> [TASK BRIEF]:
Only the lines of the data below from the one with "Het identificeren en ondersteunen van meer en" through the one with "を離れず、使用後は完全に消火しましょう。" are wanted. Repeat them exactly.

▼

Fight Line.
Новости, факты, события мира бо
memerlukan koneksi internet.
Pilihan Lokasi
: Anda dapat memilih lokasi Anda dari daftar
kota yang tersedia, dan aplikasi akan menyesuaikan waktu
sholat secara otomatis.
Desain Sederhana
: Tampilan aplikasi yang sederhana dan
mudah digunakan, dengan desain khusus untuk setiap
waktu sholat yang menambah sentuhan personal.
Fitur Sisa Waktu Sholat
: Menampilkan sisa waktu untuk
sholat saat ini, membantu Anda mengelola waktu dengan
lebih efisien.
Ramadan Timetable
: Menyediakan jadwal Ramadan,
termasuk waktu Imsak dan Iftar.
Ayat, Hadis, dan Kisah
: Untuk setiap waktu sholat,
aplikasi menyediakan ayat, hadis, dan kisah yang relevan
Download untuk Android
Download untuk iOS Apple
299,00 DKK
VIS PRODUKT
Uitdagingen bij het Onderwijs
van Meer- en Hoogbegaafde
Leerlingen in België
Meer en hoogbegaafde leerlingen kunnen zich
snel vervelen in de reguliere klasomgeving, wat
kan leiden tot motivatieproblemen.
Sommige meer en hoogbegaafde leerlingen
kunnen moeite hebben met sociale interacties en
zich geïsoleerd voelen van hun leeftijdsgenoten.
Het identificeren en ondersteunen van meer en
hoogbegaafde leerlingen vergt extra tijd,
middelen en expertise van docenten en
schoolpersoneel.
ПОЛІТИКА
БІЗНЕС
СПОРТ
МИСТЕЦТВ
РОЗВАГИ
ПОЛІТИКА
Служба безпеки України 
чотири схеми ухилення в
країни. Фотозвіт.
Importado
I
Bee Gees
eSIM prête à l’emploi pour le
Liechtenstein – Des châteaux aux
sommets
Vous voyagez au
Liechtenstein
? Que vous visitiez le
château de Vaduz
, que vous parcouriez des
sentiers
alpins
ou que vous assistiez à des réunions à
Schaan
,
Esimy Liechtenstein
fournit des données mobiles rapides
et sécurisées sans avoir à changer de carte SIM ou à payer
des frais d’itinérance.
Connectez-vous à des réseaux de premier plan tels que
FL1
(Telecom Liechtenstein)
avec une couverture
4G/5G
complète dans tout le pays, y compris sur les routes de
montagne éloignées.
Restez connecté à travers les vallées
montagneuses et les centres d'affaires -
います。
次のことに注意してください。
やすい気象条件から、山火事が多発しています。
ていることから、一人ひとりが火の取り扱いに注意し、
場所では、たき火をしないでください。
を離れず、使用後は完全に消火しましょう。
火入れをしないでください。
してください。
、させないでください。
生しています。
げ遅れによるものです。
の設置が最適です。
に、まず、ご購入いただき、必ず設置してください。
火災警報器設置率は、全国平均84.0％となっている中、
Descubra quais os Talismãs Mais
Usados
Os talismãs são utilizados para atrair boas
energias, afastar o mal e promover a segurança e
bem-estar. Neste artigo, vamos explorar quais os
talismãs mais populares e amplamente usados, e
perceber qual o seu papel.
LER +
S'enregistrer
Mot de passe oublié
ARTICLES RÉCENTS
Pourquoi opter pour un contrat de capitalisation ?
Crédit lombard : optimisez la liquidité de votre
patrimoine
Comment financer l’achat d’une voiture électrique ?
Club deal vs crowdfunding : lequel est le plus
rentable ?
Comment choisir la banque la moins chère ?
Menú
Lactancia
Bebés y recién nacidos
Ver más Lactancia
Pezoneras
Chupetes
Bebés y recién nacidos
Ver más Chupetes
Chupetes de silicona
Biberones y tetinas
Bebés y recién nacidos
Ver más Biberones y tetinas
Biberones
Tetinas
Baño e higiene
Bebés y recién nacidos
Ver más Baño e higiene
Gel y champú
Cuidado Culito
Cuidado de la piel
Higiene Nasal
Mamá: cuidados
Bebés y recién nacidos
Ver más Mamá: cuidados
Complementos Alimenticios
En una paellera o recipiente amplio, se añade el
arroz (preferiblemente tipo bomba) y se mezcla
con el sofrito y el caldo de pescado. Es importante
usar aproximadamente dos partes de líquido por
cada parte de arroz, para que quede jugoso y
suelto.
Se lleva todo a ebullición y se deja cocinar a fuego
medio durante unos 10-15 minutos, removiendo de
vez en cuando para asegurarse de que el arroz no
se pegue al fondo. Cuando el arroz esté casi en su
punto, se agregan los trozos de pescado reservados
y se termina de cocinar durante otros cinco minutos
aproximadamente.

▲

> [WRITTEN ANSWER]:
Het identificeren en ondersteunen van meer en
hoogbegaafde leerlingen vergt extra tijd,
middelen en expertise van docenten en
schoolpersoneel.
ПОЛІТИКА
БІЗНЕС
СПОРТ
МИСТЕЦТВ
РОЗВАГИ
ПОЛІТИКА
Служба безпеки України 
чотири схеми ухилення в
країни. Фотозвіт.
Importado
I
Bee Gees
eSIM prête à l’emploi pour le
Liechtenstein – Des châteaux aux
sommets
Vous voyagez au
Liechtenstein
? Que vous visitiez le
château de Vaduz
, que vous parcouriez des
sentiers
alpins
ou que vous assistiez à des réunions à
Schaan
,
Esimy Liechtenstein
fournit des données mobiles rapides
et sécurisées sans avoir à changer de carte SIM ou à payer
des frais d’itinérance.
Connectez-vous à des réseaux de premier plan tels que
FL1
(Telecom Liechtenstein)
avec une couverture
4G/5G
complète dans tout le pays, y compris sur les routes de
montagne éloignées.
Restez connecté à travers les vallées
montagneuses et les centres d'affaires -
います。
次のことに注意してください。
やすい気象条件から、山火事が多発しています。
ていることから、一人ひとりが火の取り扱いに注意し、
場所では、たき火をしないでください。
を離れず、使用後は完全に消火しましょう。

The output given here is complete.